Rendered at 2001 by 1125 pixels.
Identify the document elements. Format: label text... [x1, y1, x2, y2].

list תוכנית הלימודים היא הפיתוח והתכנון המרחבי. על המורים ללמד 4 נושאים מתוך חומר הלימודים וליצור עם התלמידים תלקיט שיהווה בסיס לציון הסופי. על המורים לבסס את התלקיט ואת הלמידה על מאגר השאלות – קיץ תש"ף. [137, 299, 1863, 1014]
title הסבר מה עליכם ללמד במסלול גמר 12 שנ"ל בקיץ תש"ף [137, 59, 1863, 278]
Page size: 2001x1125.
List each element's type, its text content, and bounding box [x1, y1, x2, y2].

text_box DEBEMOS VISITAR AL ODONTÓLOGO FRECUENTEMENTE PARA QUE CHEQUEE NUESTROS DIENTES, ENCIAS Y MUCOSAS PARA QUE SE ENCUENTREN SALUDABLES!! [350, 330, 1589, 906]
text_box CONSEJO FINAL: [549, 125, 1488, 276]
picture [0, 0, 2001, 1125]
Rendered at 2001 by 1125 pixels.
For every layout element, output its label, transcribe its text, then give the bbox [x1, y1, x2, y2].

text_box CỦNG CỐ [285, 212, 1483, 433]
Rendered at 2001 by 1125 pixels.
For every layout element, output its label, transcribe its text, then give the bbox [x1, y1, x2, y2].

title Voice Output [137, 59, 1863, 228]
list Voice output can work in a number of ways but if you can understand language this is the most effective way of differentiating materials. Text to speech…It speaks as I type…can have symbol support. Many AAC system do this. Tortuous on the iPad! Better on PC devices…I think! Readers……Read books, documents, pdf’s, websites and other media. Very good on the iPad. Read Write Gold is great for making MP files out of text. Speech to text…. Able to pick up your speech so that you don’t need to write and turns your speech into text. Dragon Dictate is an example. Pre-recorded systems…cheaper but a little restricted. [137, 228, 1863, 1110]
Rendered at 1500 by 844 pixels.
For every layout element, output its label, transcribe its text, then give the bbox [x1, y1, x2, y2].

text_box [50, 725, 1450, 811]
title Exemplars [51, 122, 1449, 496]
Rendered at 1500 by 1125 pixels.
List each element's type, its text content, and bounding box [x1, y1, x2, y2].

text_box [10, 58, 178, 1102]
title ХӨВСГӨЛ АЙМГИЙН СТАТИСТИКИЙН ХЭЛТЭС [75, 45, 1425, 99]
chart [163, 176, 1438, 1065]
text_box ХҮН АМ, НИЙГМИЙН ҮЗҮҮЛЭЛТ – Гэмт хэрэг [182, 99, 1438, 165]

* _EXERCISE BRIEF_:
Repeat every record above. Each one must match exactly.

* _SOLUTION TO THIS PROBLEM_:
Rendered at 2001 by 1125 pixels.
Identify the document elements. Format: label text... [x1, y1, x2, y2].

list תוכנית הלימודים היא הפיתוח והתכנון המרחבי. על המורים ללמד 4 נושאים מתוך חומר הלימודים וליצור עם התלמידים תלקיט שיהווה בסיס לציון הסופי. על המורים לבסס את התלקיט ואת הלמידה על מאגר השאלות – קיץ תש"ף. [137, 299, 1863, 1014]
title הסבר מה עליכם ללמד במסלול גמר 12 שנ"ל בקיץ תש"ף [137, 59, 1863, 278]
Page size: 2001x1125.
List each element's type, its text content, and bounding box [x1, y1, x2, y2].

text_box DEBEMOS VISITAR AL ODONTÓLOGO FRECUENTEMENTE PARA QUE CHEQUEE NUESTROS DIENTES, ENCIAS Y MUCOSAS PARA QUE SE ENCUENTREN SALUDABLES!! [350, 330, 1589, 906]
text_box CONSEJO FINAL: [549, 125, 1488, 276]
picture [0, 0, 2001, 1125]
Rendered at 2001 by 1125 pixels.
For every layout element, output its label, transcribe its text, then give the bbox [x1, y1, x2, y2].

text_box CỦNG CỐ [285, 212, 1483, 433]
Rendered at 2001 by 1125 pixels.
For every layout element, output its label, transcribe its text, then give the bbox [x1, y1, x2, y2].

title Voice Output [137, 59, 1863, 228]
list Voice output can work in a number of ways but if you can understand language this is the most effective way of differentiating materials. Text to speech…It speaks as I type…can have symbol support. Many AAC system do this. Tortuous on the iPad! Better on PC devices…I think! Readers……Read books, documents, pdf’s, websites and other media. Very good on the iPad. Read Write Gold is great for making MP files out of text. Speech to text…. Able to pick up your speech so that you don’t need to write and turns your speech into text. Dragon Dictate is an example. Pre-recorded systems…cheaper but a little restricted. [137, 228, 1863, 1110]
Rendered at 1500 by 844 pixels.
For every layout element, output its label, transcribe its text, then give the bbox [x1, y1, x2, y2].

text_box [50, 725, 1450, 811]
title Exemplars [51, 122, 1449, 496]
Rendered at 1500 by 1125 pixels.
List each element's type, its text content, and bounding box [x1, y1, x2, y2].

text_box [10, 58, 178, 1102]
title ХӨВСГӨЛ АЙМГИЙН СТАТИСТИКИЙН ХЭЛТЭС [75, 45, 1425, 99]
chart [163, 176, 1438, 1065]
text_box ХҮН АМ, НИЙГМИЙН ҮЗҮҮЛЭЛТ – Гэмт хэрэг [182, 99, 1438, 165]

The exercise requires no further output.